A neuropsychological assessment is usually recommended when a patient has symptoms or complaints involving memory or some other aspect of thinking. These complaints may include:
- Trouble finding the right words
- Difficulty communicating or understanding
- Trouble concentrating
- Difficulty analysing information and solving problems
- Difficulty remembering recent events
- Changes in behavior or emotional control
Neuropsychological assessment can be helpful in the diagnosis and management of:
- Neurosurgical conditions (e.g., brain tumours, hydrocephalus)
- Traumatic or acquired brain injury (e.g., head injury, stroke)
- Neurodegenerative disorders (e.g., Alzheimer’s disease, Parkinson’s disease)
- Other neurological disorders (e.g., epilepsy, multiple sclerosis)
- Psychiatric disorders affecting cognition (e.g., depression, anxiety, schizophrenia, PTSD)
- Developmental and learning disorders (e.g., dyslexia, ADHD)
- Medical conditions that can affect brain functioning (e.g., toxic exposure, metabolic disorders, autoimmune disorders)

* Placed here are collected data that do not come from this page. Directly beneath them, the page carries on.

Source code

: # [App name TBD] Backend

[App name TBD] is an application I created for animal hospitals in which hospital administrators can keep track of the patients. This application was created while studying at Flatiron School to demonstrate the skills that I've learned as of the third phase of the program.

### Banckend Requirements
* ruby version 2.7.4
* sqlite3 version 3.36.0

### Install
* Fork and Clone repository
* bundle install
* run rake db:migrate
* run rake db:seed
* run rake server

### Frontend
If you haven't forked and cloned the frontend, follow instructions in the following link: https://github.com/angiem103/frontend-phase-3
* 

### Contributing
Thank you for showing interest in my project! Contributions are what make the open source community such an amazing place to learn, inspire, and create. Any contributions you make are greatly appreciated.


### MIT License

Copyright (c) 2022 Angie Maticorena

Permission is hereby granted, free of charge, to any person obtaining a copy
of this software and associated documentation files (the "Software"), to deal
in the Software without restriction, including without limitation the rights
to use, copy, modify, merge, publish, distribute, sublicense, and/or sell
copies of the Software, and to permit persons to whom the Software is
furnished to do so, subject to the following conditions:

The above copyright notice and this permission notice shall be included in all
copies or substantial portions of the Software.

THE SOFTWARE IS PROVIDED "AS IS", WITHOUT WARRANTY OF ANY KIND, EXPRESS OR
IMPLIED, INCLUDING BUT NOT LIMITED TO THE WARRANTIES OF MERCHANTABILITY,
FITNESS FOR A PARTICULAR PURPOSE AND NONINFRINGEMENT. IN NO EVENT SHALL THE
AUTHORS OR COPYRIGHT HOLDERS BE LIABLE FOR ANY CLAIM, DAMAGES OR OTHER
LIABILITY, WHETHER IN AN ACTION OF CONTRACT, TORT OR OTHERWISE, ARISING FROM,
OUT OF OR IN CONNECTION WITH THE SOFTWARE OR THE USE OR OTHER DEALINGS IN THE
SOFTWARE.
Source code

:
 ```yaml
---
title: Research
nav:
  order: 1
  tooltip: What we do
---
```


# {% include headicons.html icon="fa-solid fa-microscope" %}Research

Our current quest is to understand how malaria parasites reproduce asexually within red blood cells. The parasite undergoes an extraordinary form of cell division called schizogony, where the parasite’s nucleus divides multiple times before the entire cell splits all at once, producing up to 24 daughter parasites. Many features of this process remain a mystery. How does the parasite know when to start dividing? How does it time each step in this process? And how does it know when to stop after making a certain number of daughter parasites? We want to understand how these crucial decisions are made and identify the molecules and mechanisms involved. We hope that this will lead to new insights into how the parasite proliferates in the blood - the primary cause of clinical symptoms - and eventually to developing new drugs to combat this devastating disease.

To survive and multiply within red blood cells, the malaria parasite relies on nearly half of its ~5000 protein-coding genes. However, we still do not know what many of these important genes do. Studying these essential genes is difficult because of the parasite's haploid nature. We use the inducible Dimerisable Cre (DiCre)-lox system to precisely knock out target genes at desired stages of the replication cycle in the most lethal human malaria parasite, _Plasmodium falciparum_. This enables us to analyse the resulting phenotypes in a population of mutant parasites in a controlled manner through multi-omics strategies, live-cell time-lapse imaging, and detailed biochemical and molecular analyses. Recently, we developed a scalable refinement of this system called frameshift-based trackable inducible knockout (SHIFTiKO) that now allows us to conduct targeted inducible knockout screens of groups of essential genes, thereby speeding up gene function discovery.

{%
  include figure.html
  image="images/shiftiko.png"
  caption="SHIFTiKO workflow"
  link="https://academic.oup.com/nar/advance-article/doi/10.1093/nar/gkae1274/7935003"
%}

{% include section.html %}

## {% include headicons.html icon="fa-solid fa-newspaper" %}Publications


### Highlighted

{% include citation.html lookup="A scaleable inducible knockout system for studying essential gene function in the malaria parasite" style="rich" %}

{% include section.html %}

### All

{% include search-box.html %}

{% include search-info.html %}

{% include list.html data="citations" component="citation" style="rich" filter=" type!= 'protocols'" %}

The findings of neuropsychological assessment can play an important role in:
- Establishing or clarifying a diagnosis, or differentiating between two or more conditions
- Detecting subtle problems that may not be evident on cognitive screening or brain imaging
- Determining cognitive strengths and weaknesses
- Increasing understanding of the impact of a condition on an individual’s level of function
- Guide return to work or study, or more general rehabilitation planning
- Identifying strategies that may assist performance and help improve quality of life
- Demonstrating how well an individual is recovering from a stroke or traumatic brain injury
- In some instances, an assessment is performed before and after medical or surgical treatment to determine if cognitive abilities were affected by the intervention
What does a neuropsychological assessment involve?
An interview normally forms the first part of the assessment. The individual’s concerns and background history are discussed. It is helpful to interview a family member, carer, or close friend to obtain an independent perspective.
The main part of a comprehensive assessment involves the evaluation of cognitive abilities, emotional state, and academic achievement. Patients normally complete many tasks involving concentration, solving problems or puzzles, and remembering things told or shown to them by the neuropsychologist. Most people find some of the tasks easy and others to be difficult. It is important that people work as hard as possible on all of the tasks in order for the results to be informative.
Many of the tests used in neuropsychological assessment are standardised, which means they are given the same way to everybody, and scores are referenced to appropriate normative data. In this way, a person’s performances are compared to those of other people who are matched in terms of age, gender, and educational background.
Most assessments require about two to three hours, including the initial interview. Once the assessment is complete the results are interpreted in the comprehensive context of the person’s history. Feedback may be given on a subsequent appointment, by phone, or via the referring specialist or GP, who receives a detailed report.
How should I prepare for a neuropsychological assessment?
- Try to get a good night’s sleep
- Take all your medications as usual
- If you use glasses, contact lenses, or hearing aids, make sure you have them with you
If you have had neuropsychological, psychological, or academic testing done in the past, bring those records with you.